Bound Home

Chapter 9


From the temple, deep in its tender bamboos,
Comes the low sound of an evening bell,
While the hat of a pilgrim carries the sunset
Farther and farther down the green mountain
.

-Liu Changqing, On Parting With the Buddhist Pilgrim Ling Che


His drinking companion from the port, Aalim, finds him again in the midday quiet. Everyone has left their work to take a meal or to worship, leaving Guy practically alone by the water, a shade tree his only companion.

Until Aalim arrives and slumps into a cross-legged position in the sand. "What do you do these days, Shajarah?"

Guy cocks an eyebrow and gives him a sideways glance. He is tired to the bone, and his tolerance for guesswork has never been high. "Excuse me?"

Aalim smiles and squints into the clear blue sky. "Do you mind? You are as tall as a tree. So: I call you 'tree' since you will not tell me your name."

It makes a lazy sort of sense, Guy thinks. "You never asked for my name."

"It is not polite," Aalim replies with an accompanying shrug.

Guy murmurs an apology and takes a deep breath as he tries to comprehend another aspect of this strange culture. "I am Guy, of Gisborne."

"You prefer to go by that name?"

It is an odd question, one that he doubts he has ever been asked before. "What makes you ask such a thing?"

"Oh," Aalim sighs, eyes still tracing some imaginary line in the sky. "Some of the warriors here...they try to forget themselves. It cannot be easy carrying so much blood on your name." He sways to and fro like the palm tree above them. "You told me before that there was something you wanted to forget."

"Yes," Guy says curtly.

"A man's deeds are recorded in his name. I can call you Shajarah if you prefer."

A smile turns Guy's mouth. "A clean start..."

"You could say that."

"Do you really believe that? That a man can begin anew just by changing his name?"

Again, Aalim shrugs. "Why not? A man's destiny is what he makes of it." He glances at Guy, and then goes back to swaying and staring at the empty sky. The silence stretches between them. "I should have brought wine," he adds as an afterthought.

Guy breathes out a laugh. Shaking his head, he asks, "Why would you choose to waste your time with me? Shouldn't you be...praying, or something?"

"I am not Muslim. I pray when it suits me."

"But you do pray?"

"Oh, yes. A man needs to know there's something greater than himself. Keeps us in our place."

"You have an interesting way of looking at things."

"Do you pray?"

Guy presses his lips together and turns his face away. An emotion he cannot name gathers at the back of his throat.

In the distance, the cry for noon worship echoes in the dry, cold air.

"Well," Aalim says softly, shifting his legs to draw them closer. "Perhaps someone is praying for us."
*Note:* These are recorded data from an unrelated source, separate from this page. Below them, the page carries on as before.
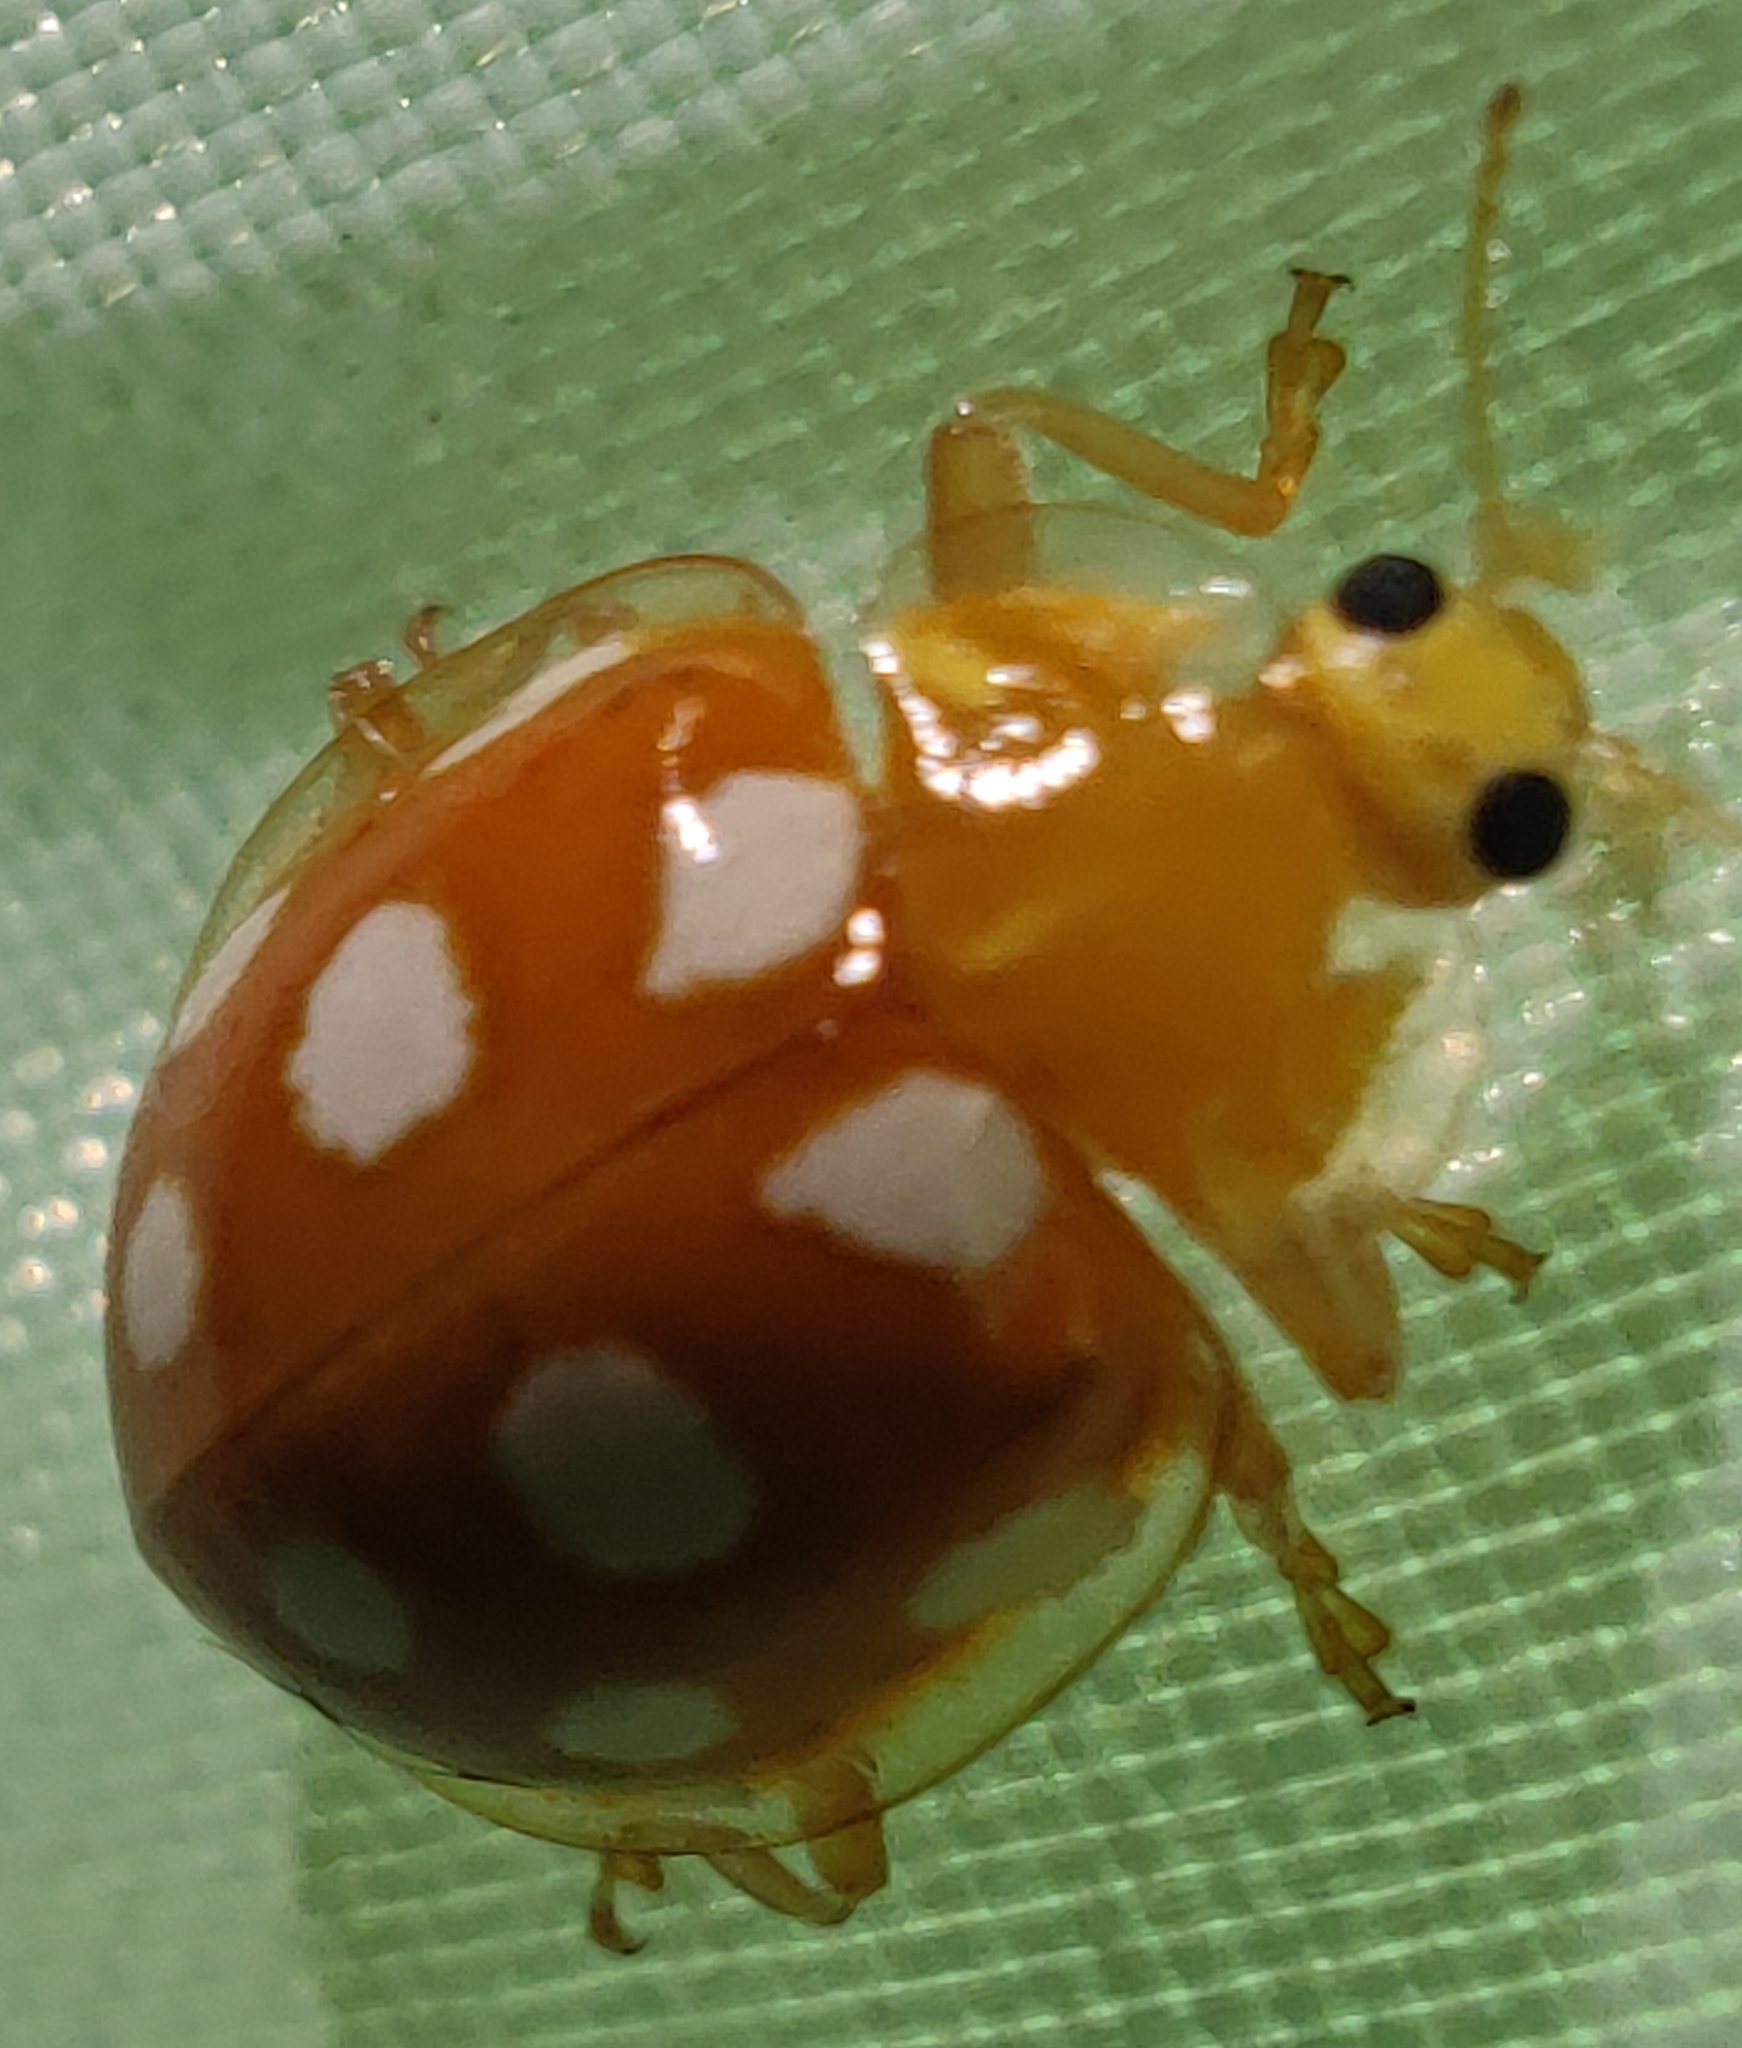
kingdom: Animalia
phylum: Arthropoda
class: Insecta
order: Coleoptera
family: Coccinellidae
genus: Halyzia
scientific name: Halyzia sedecimguttata
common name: Orange ladybird
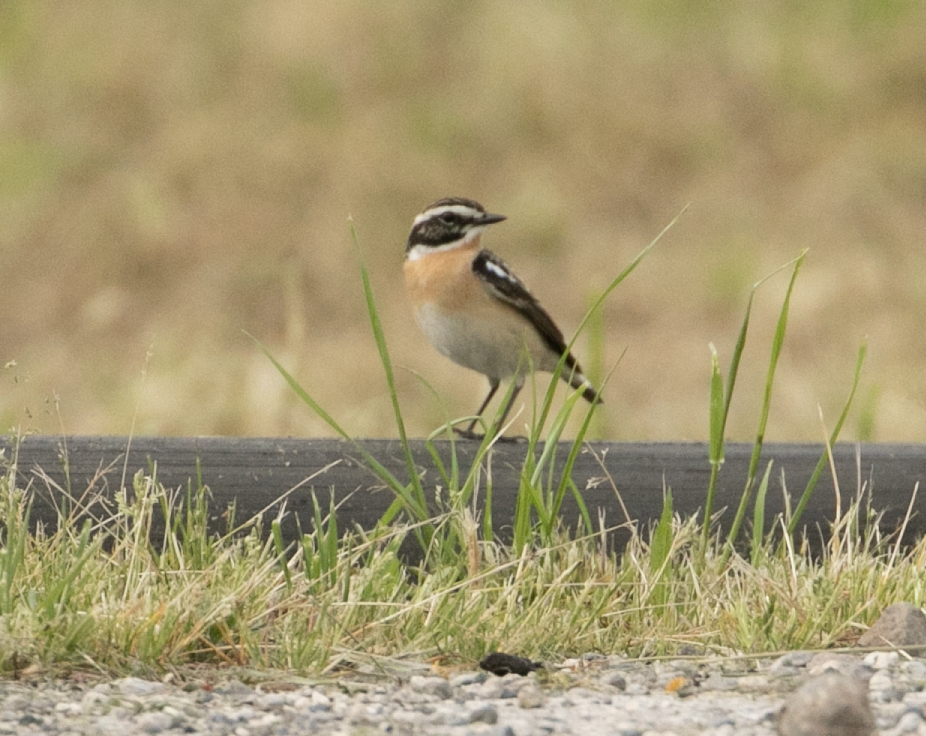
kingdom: Animalia
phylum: Chordata
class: Aves
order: Passeriformes
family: Muscicapidae
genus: Saxicola
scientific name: Saxicola rubetra
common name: Whinchat
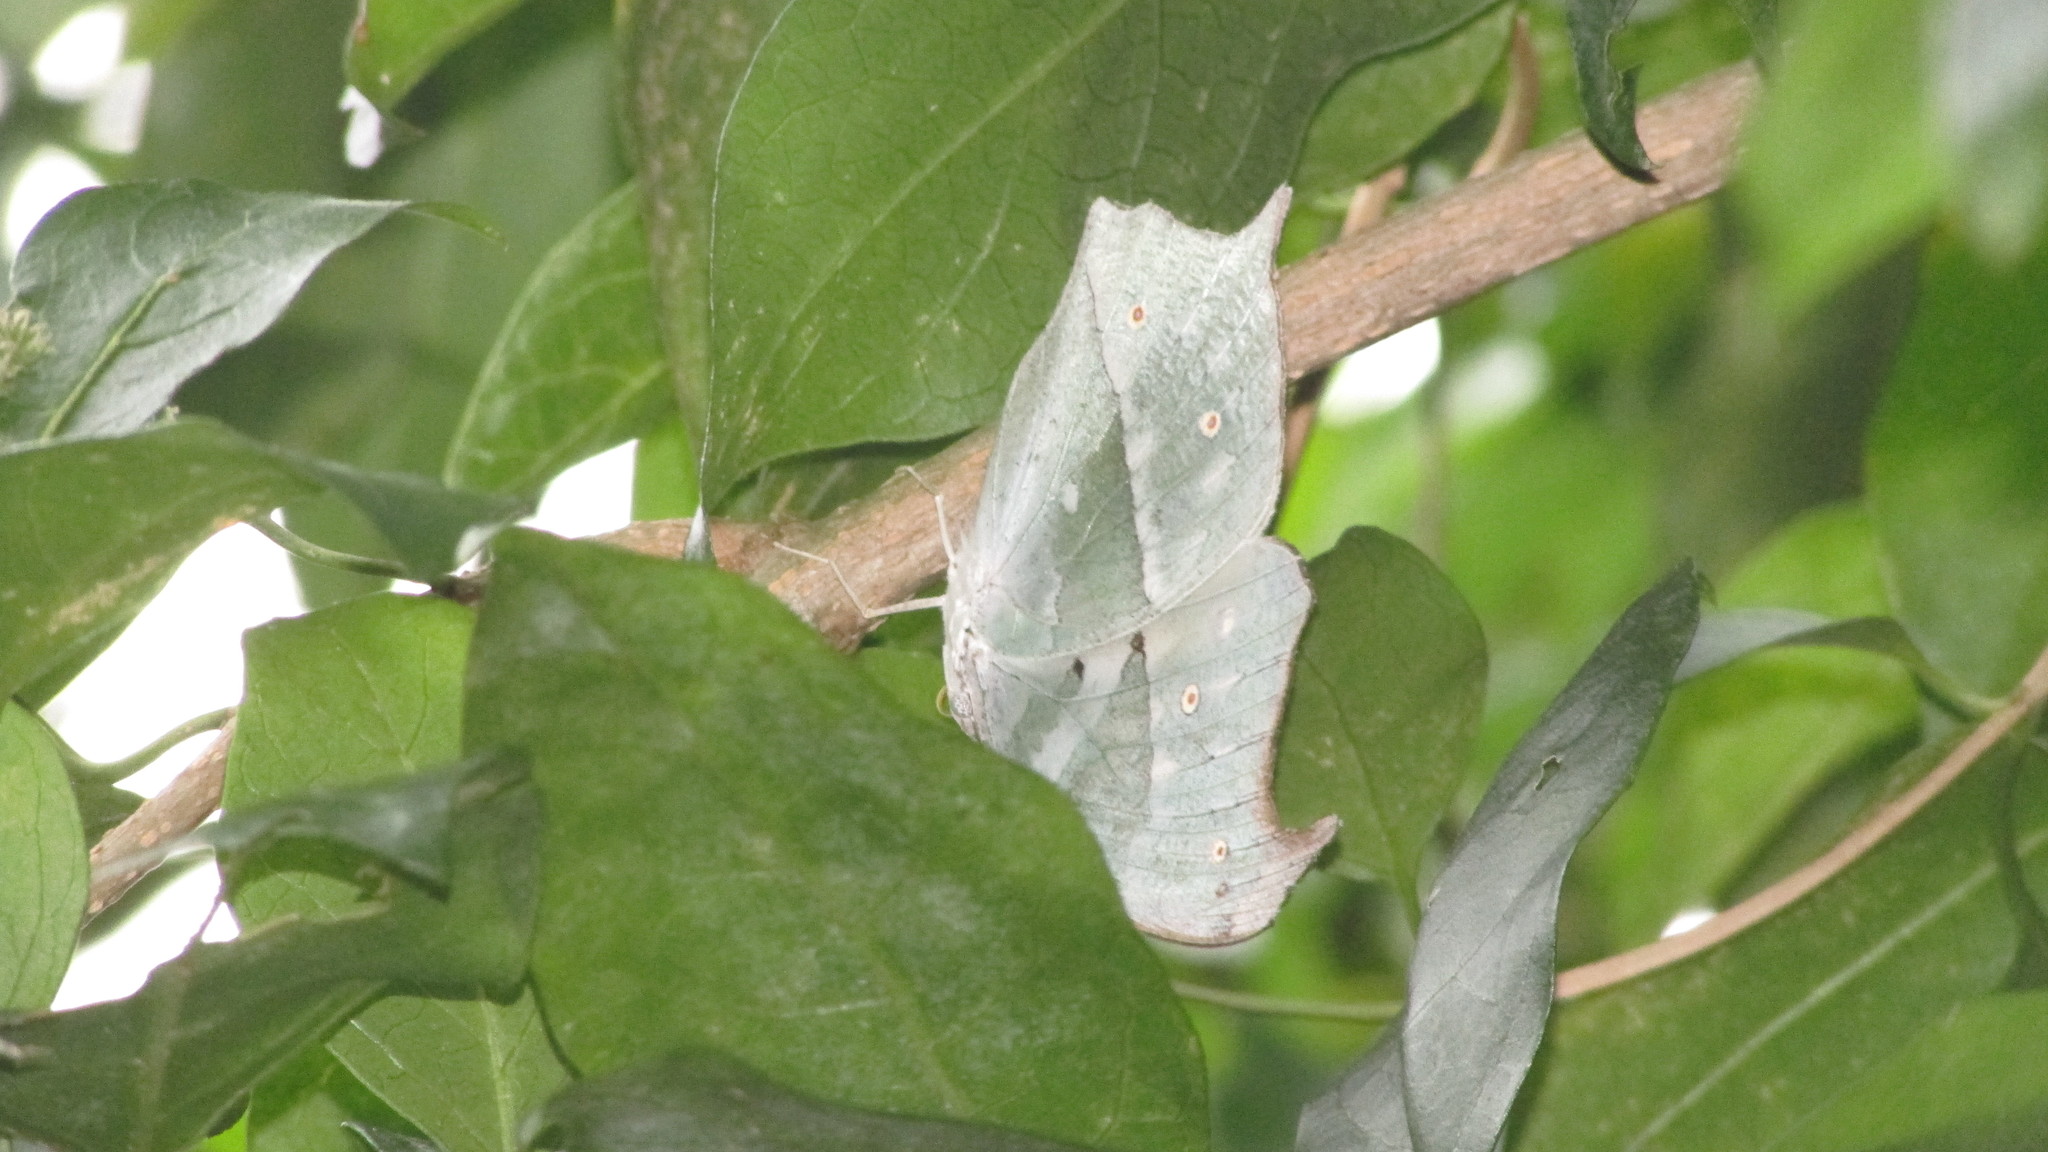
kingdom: Animalia
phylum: Arthropoda
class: Insecta
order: Lepidoptera
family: Nymphalidae
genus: Salamis
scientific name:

Time was different just after her husband died. It was like a courteous stranger trying to weave through a crowd, interrupting the flow of people as little as possible, slipping past quietly and quickly - slipping past her with only a glancing touch. "Excuse me," and gone. Days flashed by like a dream. Before she knew it, months had passed, and she felt untouched, unchanged.

But now it lingers. Now she sits with Time and stares at it, and it at her, and Time makes her feel every passing second as if it is a drop of rainwater trailing ponderously down the wall.

The autumn after Will's death was a morning mist, gone in an instant. But winter has come to make a home inside of her. The loss of her husband is no longer a raging fire of grief – it is the cold grip of loneliness.

She saw Gisborne today. A glimpse of his face, his shoulders, and then he was gone. Her pulse, quickened by the encounter, still has not settled. She dwells on him now, relieved to have the distraction, to have some manner of ignoring the way that Time sits across from her, staring and counting and crushing her with its unmovable weight.

She wants to speak with Gisborne. Her curiosity is burning, and she cannot shake the feeling that she owes it to Will to look into this matter, to make sure that he is not here to do something terrible, something she may be able to prevent. It seems unlikely. Nottingham's sheriff would be a fool to try again to break the peace brokered between King Richard and Salah-al-din – that trick, tried once, is now useless.

But she needs answers. She needs to be out doing something, anything, because these silent hours - these stretching days in her empty rooms, with the unchanging void where only ghosts of old happiness live - she is in their mouth, and she fears that, without purpose and distraction, she will soon be swallowed down.